**WRITTEN REQUEST 1:** Set down the part of the book description below that runs from "The format consists" up to and including "a dozen artists.", word for word.

**PASSAGE GIVEN:**
_ _ _
Artists in Purgatory, contains the work of more than seventy Cuban artists who, beginning about 1989, abandoned the island of Cuba, but not Cuba. / The collector, Jorge Reynardus, in the book’s title, associates their condition with Purgatory, for he decided that these artists have been living there for two decades. / They emigrated to Spain, France, and Mexico and almost all now live in New Jersey or Miami, a few in other countries. / Cuba is still the muse, but it has been colored by the life experience of these emigrant artists who abroad have found no place to which they artistically belong. / With this book [the authors] are trying to forge new recognition of these artists within the contemporary art world -- among galleries, museums, collectors, aficionados -- a new definition of their artistic status that will end the collective isolation. / We all know that the torment in Purgatory doesn’t last forever.
Artists in Purgatory fills an editorial gap regarding the analysis and story of an important chapter in Cuban art since the publication of Outside Cuba in 1987.
Artists in Purgatory narrates a period that starts after 1990 with the individual and collective exodus of hundreds of Cuban artists who left the island of Cuba to live abroad. While this is not the exclusive province of the generation of the 1980s, the story touches upon the protagonists from 1975 on and even past the 1990s.
The format consists of individual chapters by leading historians, critics, gallery principals, and academics. It starts with an introduction by William Kennedy, a Pulitzer prize winner, followed by my own personal statement and Aldo Menendez’ account of this unique story.
Artists in Purgatory also includes chapters by Ricardo Pau Llosa, Gerardo Mozquera, Nina Menocal, Janet Batet, Dennys Matos, and Silvia Pedraza. Dr. Pedraza, a sociologist from the University of Michigan, conducted in-depth interviews of a dozen artists.
In addition to more than seventy images of art in the Reynardus art collection, Artists in Purgatory includes hundreds of photographs never published of the artists and the events from the 1980s in Cuba and later.
_ _ _
**SUPPLIED DATA:**
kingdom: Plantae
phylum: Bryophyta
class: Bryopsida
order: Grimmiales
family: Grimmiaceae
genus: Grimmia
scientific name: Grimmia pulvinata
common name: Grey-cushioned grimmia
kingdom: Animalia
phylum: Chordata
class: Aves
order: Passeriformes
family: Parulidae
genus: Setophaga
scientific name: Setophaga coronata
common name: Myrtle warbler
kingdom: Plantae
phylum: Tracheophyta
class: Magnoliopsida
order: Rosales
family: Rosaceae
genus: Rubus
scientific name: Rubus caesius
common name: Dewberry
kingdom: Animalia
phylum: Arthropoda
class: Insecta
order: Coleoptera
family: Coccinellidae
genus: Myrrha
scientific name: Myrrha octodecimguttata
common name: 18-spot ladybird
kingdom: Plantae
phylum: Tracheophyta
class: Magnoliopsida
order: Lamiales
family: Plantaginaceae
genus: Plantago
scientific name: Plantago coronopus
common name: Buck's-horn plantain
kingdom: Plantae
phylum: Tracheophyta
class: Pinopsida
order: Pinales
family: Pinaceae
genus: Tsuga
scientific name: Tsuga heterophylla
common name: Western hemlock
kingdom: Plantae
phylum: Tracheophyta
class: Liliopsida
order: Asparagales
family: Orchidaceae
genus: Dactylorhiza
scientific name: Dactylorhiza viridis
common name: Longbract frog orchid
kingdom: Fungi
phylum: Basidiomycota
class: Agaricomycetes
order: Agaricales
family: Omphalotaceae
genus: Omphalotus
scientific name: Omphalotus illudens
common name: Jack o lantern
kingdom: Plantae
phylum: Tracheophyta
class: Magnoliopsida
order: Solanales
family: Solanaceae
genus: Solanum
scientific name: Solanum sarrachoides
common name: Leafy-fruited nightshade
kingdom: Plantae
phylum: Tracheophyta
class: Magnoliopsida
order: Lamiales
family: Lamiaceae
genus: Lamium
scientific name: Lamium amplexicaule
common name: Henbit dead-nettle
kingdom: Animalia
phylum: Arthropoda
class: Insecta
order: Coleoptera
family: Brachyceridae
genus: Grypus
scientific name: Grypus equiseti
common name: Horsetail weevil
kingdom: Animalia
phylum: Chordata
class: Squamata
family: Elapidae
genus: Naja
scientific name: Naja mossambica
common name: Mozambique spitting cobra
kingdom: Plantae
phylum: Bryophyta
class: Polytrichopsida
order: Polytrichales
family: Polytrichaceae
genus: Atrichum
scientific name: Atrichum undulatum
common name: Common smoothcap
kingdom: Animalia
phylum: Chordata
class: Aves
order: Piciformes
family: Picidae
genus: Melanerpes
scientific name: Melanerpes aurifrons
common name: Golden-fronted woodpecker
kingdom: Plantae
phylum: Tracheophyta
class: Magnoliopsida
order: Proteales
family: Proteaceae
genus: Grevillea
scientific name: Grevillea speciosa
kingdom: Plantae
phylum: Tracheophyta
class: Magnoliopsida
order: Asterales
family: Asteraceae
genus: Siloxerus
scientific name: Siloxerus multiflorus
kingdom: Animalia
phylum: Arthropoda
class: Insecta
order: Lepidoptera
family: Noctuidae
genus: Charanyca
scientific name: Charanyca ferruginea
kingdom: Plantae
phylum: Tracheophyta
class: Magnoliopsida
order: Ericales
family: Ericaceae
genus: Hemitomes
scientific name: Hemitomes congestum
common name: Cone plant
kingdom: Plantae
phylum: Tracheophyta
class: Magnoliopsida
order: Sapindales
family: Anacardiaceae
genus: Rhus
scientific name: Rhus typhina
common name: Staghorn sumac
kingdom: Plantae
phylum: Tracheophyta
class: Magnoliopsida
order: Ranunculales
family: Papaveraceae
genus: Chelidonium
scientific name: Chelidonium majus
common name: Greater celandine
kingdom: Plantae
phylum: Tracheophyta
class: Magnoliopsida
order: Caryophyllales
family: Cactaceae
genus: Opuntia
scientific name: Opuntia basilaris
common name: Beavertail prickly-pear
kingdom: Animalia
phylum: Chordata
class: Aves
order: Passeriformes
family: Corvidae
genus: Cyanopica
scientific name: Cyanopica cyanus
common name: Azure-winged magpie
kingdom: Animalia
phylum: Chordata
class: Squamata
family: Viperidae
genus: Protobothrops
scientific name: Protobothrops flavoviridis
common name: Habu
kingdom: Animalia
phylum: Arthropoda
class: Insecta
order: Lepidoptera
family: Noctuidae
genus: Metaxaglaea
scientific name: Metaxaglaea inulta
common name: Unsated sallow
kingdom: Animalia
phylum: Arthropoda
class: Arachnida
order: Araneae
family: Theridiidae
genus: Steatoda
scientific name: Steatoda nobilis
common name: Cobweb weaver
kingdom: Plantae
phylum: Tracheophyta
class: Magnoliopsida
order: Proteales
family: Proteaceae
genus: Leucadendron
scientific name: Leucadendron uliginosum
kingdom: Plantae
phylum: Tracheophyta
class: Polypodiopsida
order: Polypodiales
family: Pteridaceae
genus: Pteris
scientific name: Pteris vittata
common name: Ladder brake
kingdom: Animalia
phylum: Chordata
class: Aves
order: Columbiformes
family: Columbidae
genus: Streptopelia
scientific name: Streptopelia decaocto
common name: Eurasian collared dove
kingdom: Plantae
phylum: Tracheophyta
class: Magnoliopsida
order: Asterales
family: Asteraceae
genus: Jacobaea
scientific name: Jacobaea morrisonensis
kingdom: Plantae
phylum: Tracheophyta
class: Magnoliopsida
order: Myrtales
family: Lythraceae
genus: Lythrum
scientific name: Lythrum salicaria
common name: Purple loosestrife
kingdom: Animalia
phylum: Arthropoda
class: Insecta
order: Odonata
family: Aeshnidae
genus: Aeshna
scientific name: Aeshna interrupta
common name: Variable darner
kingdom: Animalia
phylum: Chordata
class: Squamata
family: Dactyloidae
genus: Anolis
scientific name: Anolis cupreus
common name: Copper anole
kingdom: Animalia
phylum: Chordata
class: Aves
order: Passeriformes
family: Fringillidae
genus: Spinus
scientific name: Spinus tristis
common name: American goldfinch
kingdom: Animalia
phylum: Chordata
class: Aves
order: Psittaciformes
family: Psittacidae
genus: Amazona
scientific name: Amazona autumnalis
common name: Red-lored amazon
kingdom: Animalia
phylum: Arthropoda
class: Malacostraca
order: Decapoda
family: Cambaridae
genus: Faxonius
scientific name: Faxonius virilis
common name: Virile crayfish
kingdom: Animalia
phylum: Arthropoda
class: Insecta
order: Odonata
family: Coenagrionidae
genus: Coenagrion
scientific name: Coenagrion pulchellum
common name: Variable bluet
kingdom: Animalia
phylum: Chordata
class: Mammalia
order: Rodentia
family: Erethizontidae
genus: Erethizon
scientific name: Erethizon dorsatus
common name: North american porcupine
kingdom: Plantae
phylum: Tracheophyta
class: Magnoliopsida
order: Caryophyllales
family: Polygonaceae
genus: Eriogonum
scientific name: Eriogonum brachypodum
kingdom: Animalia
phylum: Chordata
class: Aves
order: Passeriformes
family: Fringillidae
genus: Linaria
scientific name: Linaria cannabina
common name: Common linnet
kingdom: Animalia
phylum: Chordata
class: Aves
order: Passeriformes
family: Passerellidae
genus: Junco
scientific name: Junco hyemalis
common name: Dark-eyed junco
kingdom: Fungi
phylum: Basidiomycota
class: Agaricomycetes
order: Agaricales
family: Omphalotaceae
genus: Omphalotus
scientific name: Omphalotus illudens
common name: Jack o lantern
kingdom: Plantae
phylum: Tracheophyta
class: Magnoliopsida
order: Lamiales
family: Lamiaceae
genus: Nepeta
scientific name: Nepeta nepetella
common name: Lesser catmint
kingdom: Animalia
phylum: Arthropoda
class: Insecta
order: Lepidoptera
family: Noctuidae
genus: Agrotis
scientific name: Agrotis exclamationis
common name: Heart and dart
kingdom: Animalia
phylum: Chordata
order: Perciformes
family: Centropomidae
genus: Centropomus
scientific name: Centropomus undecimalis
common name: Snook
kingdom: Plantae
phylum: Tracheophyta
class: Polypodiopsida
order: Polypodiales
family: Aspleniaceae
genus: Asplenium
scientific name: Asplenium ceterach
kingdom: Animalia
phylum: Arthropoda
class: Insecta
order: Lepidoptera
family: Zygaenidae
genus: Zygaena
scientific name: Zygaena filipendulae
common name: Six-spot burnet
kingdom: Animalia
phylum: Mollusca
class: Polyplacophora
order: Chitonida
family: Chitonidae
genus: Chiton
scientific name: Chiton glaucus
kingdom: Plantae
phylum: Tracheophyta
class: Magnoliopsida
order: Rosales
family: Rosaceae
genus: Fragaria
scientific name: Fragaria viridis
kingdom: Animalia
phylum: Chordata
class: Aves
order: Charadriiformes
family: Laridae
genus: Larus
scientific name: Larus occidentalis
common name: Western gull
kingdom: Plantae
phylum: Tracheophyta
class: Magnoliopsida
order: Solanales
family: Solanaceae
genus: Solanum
_ _ _
**WRITTEN REQUEST 2:** From the records above, extract the lines from the line with "order: Sapindales" up to and including the line with "genus: Opuntia", and give them word for word.

**REPLY 1:**
The format consists of individual chapters by leading historians, critics, gallery principals, and academics. It starts with an introduction by William Kennedy, a Pulitzer prize winner, followed by my own personal statement and Aldo Menendez’ account of this unique story.
Artists in Purgatory also includes chapters by Ricardo Pau Llosa, Gerardo Mozquera, Nina Menocal, Janet Batet, Dennys Matos, and Silvia Pedraza. Dr. Pedraza, a sociologist from the University of Michigan, conducted in-depth interviews of a dozen artists.

**REPLY 2:**
order: Sapindales
family: Anacardiaceae
genus: Rhus
scientific name: Rhus typhina
common name: Staghorn sumac
kingdom: Plantae
phylum: Tracheophyta
class: Magnoliopsida
order: Ranunculales
family: Papaveraceae
genus: Chelidonium
scientific name: Chelidonium majus
common name: Greater celandine
kingdom: Plantae
phylum: Tracheophyta
class: Magnoliopsida
order: Caryophyllales
family: Cactaceae
genus: Opuntia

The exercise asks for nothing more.